*** Document segment ***
Subject: Re: execve(NULL, argv, envp) for nommu?
To: Oleg Nesterov <oleg@redhat.com>
Cc: Alan Cox <gnomes@lxorguk.ukuu.org.uk>,
        Geert Uytterhoeven <geert@linux-m68k.org>,
        Linux Embedded <linux-embedded@vger.kernel.org>, dalias@libc.org,
        "linux-kernel@vger.kernel.org" <linux-kernel@vger.kernel.org>
References: <324c00d9-06a6-1fc5-83fe-5bd36d874501@landley.net>
 <CAMuHMdUPUaLfbbFF1kZoEUy7or-9sVOt=ykAHT+S6NBvFy5V=g@mail.gmail.com>
 <20170905142436.262ed118@alans-desktop>
 <ab6e6e8b-7040-a07d-5502-405701182568@landley.net>
 <d2d1acae-b2a1-9f41-d3bf-9d3b35a62664@landley.net>
 <20170911151526.GA4126@redhat.com>
From: Rob Landley <rob@landley.net>
Message-ID: <d3ae79b1-810d-8abc-3692-69cef4bd1a7a@landley.net>
Date: Tue, 12 Sep 2017 05:48:47 -0500
User-Agent: Mozilla/5.0 (X11; Linux x86_64; rv:52.0) Gecko/20100101
 Thunderbird/52.2.1
MIME-Version: 1.0
In-Reply-To: <20170911151526.GA4126@redhat.com>
Content-Type: text/plain; charset=utf-8
Content-Language: en-US
Content-Transfer-Encoding: 7bit
Sender: linux-kernel-owner@vger.kernel.org
Content-Length: 5337
Lines: 109

On 09/11/2017 10:15 AM, Oleg Nesterov wrote:
> On 09/08, Rob Landley wrote:
>>
>> So is exec(NULL, argv, envp) a reasonable thing to want?
> 
> I think that something like prctl(PR_OPEN_EXE_FILE) which does
> 
> 	dentry_open(current->mm->exe_file->path, O_PATH)
> 
> and returns fd make more sense.
> 
> Then you can do execveat(fd, "", ..., AT_EMPTY_PATH).
I'm all for it? That sounds like a cosmetic difference, a more verbose
way of achieving the same outcome.

(Of course now you've got a filehandle you can read xattrs and such
through from otherwise jailed contexts letting you do things you
couldn't necessarily do before, but I assume you know the security
implications of that more than I do. I tried to suggest something that
_didn't_ create new capabilities, just let nommu do a thing that mmu
could already do.)

> But to be honest, I can't understand the problem, because I know nothing
> about nommu.
*** End of Document segment ***
*** Provided data ***
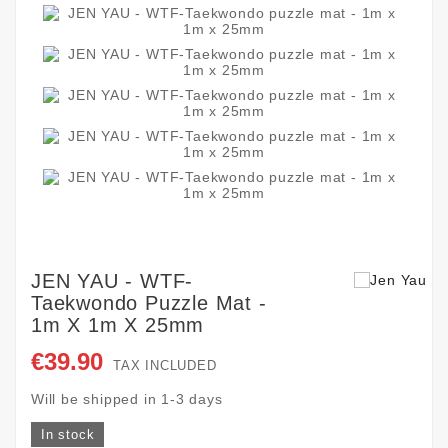
JEN YAU - WTF-
Taekwondo Puzzle Mat -
1m X 1m X 25mm
€39.90
TAX INCLUDED
Will be shipped in 1-3 days
In stock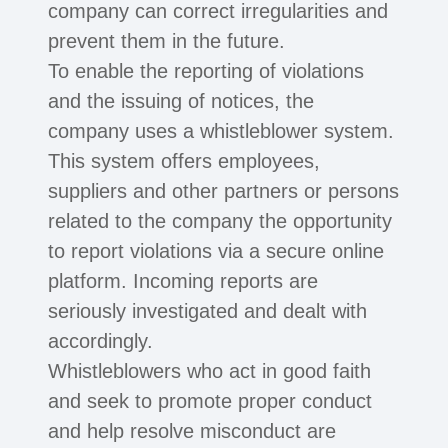
company can correct irregularities and
prevent them in the future.
To enable the reporting of violations
and the issuing of notices, the
company uses a whistleblower system.
This system offers employees,
suppliers and other partners or persons
related to the company the opportunity
to report violations via a secure online
platform. Incoming reports are
seriously investigated and dealt with
accordingly.
Whistleblowers who act in good faith
and seek to promote proper conduct
and help resolve misconduct are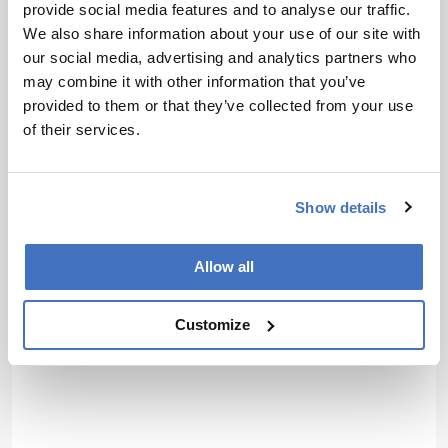
10.1002/bmc.5651.
provide social media features and to analyse our traffic.
We also share information about your use of our site with
our social media, advertising and analytics partners who
About the Author(s)
may combine it with other information that you’ve
provided to them or that they’ve collected from your use
Jessica Allerton
of their services.
Associate Editor, The Analytical Scientist
More Articles by Jessica Allerton
Show details
Allow all
Customize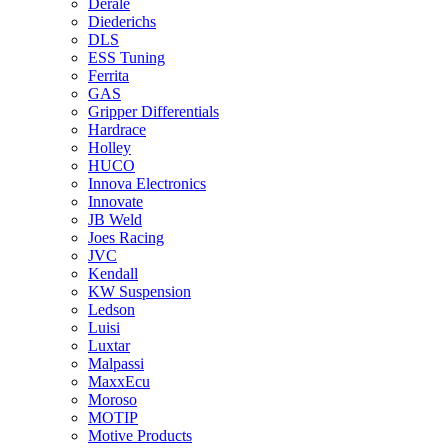
Derale
Diederichs
DLS
ESS Tuning
Ferrita
GAS
Gripper Differentials
Hardrace
Holley
HUCO
Innova Electronics
Innovate
JB Weld
Joes Racing
JVC
Kendall
KW Suspension
Ledson
Luisi
Luxtar
Malpassi
MaxxEcu
Moroso
MOTIP
Motive Products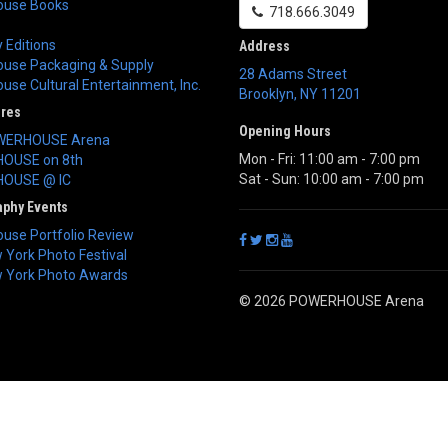
use Books
718.666.3049
 Editions
Address
use Packaging & Supply
28 Adams Street
se Cultural Entertainment, Inc.
Brooklyn
,
NY
11201
ores
Opening Hours
WERHOUSE Arena
Mon - Fri: 11:00 am - 7:00 pm
OUSE on 8th
Sat - Sun: 10:00 am - 7:00 pm
OUSE @ IC
aphy Events
use Portfolio Review
York Photo Festival
 York Photo Awards
© 2026 POWERHOUSE Arena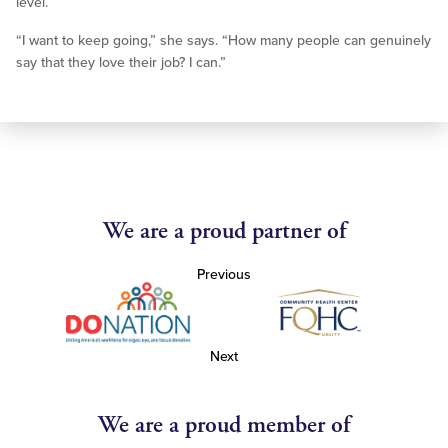
level.
“I want to keep going,” she says. “How many people can genuinely
say that they love their job? I can.”
We are a proud partner of
Previous
Next
We are a proud member of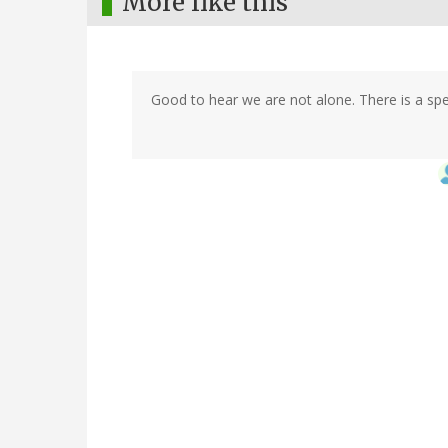
More like this
Good to hear we are not alone. There is a sp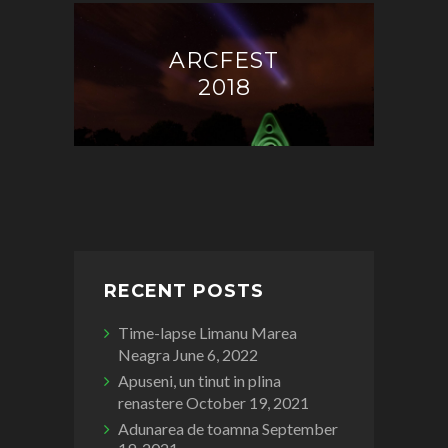
ARCFEST
2018
RECENT POSTS
Time-lapse Limanu Marea
Neagra
June 6, 2022
Apuseni, un tinut in plina
renastere
October 19, 2021
Adunarea de toamna
September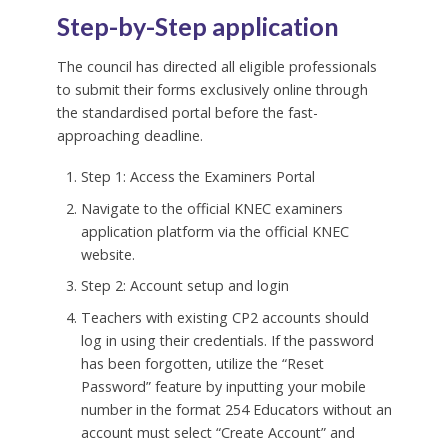
Step-by-Step application
The council has directed all eligible professionals
to submit their forms exclusively online through
the standardised portal before the fast-
approaching deadline.
Step 1: Access the Examiners Portal
Navigate to the official KNEC examiners
application platform via the official KNEC
website.
Step 2: Account setup and login
Teachers with existing CP2 accounts should
log in using their credentials. If the password
has been forgotten, utilize the “Reset
Password” feature by inputting your mobile
number in the format 254 Educators without an
account must select “Create Account” and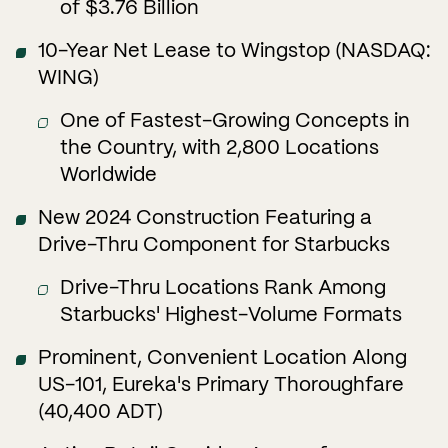
of $3.76 Billion
10-Year Net Lease to Wingstop (NASDAQ:
WING)
One of Fastest-Growing Concepts in
the Country, with 2,800 Locations
Worldwide
New 2024 Construction Featuring a
Drive-Thru Component for Starbucks
Drive-Thru Locations Rank Among
Starbucks' Highest-Volume Formats
Prominent, Convenient Location Along
US-101, Eureka's Primary Thoroughfare
(40,400 ADT)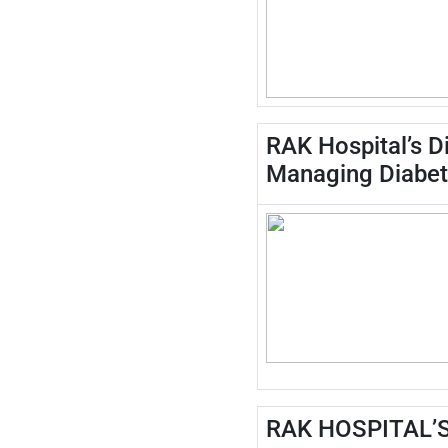
RAK Hospital’s D
Managing Diabe
RAK HOSPITAL’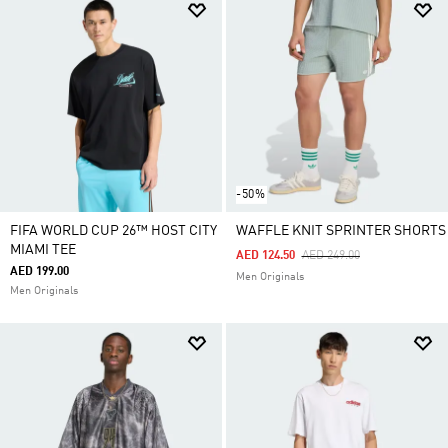
-50%
FIFA WORLD CUP 26™ HOST CITY
WAFFLE KNIT SPRINTER SHORTS
MIAMI TEE
Price Reduced From
To
AED 124.50
AED 249.00
AED 199.00
Men Originals
Men Originals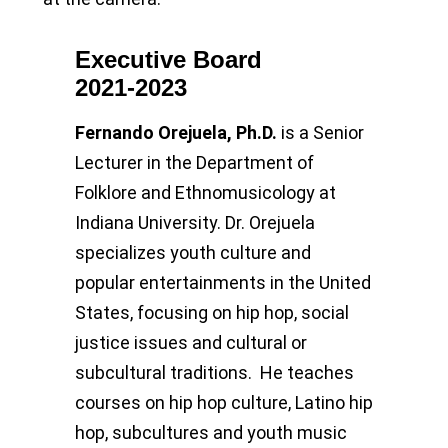
Executive Board
2021-2023
Fernando Orejuela, Ph.D.
is a Senior
Lecturer in the Department of
Folklore and Ethnomusicology at
Indiana University. Dr. Orejuela
specializes youth culture and
popular entertainments in the United
States, focusing on hip hop, social
justice issues and cultural or
subcultural traditions. He teaches
courses on hip hop culture, Latino hip
hop, subcultures and youth music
*** End of Provided data ***
=== Set of tasks ===
- a) List every email address that appears on the Cc lines of the mailing-list message about execve(NULL, argv, envp) for nommu.
- b) Write what comes next in the mailing-list message about execve(NULL, argv, envp) for nommu, picking up right after its last quoted line.

=== Task responses ===
- a)
- gnomes@lxorguk.ukuu.org.uk
- geert@linux-m68k.org
- linux-embedded@vger.kernel.org
- dalias@libc.org
- linux-kernel@vger.kernel.org

- b)
> 
> You need to unblock parent sleeping in vfork(), and you can't do another
> fork (I don't undestand why).

A nommu system doesn't have a memory management unit, so all addresses
are physical addresses. This means two processes can't see different
things at the same address: either they see the same thing or one of
them can't see that address (due to a range register making it).

Conventional fork() creates copy on write mappings of all the existing
writable memory of the parent process. So when the new PID dirties a
page, the old page gets copied by the fault handler. The problem isn't
the copies (that's just slow), the problem is two processes seeing
different things at the same address. That requires an MMU with a TLB
loaded from page tables.

If you create _new_ mappings and copy the data over, they'll have
different addresses. But any pointers you copied will point to the _old_
addresses. Finding and adjusting all those pointers to point to the new
addresses instead is basically the same problem as doing garbage
collection in C.

Your stack has pointers. Your heap has pointers. Your data and bss (once
initialized) can have pointers. These pointers can be in the middle of
malloc()'ed structures so no ELF table anywhere knows anything about
them. A long variable containing a value that _could_ point into one of
these ranges isn't guaranteed to _be_ a pointer, in which case adjusting
it is breakage. Tracking them all down and fixing up just the right ones
without missing any or changing data you shouldn't is REALLY HARD.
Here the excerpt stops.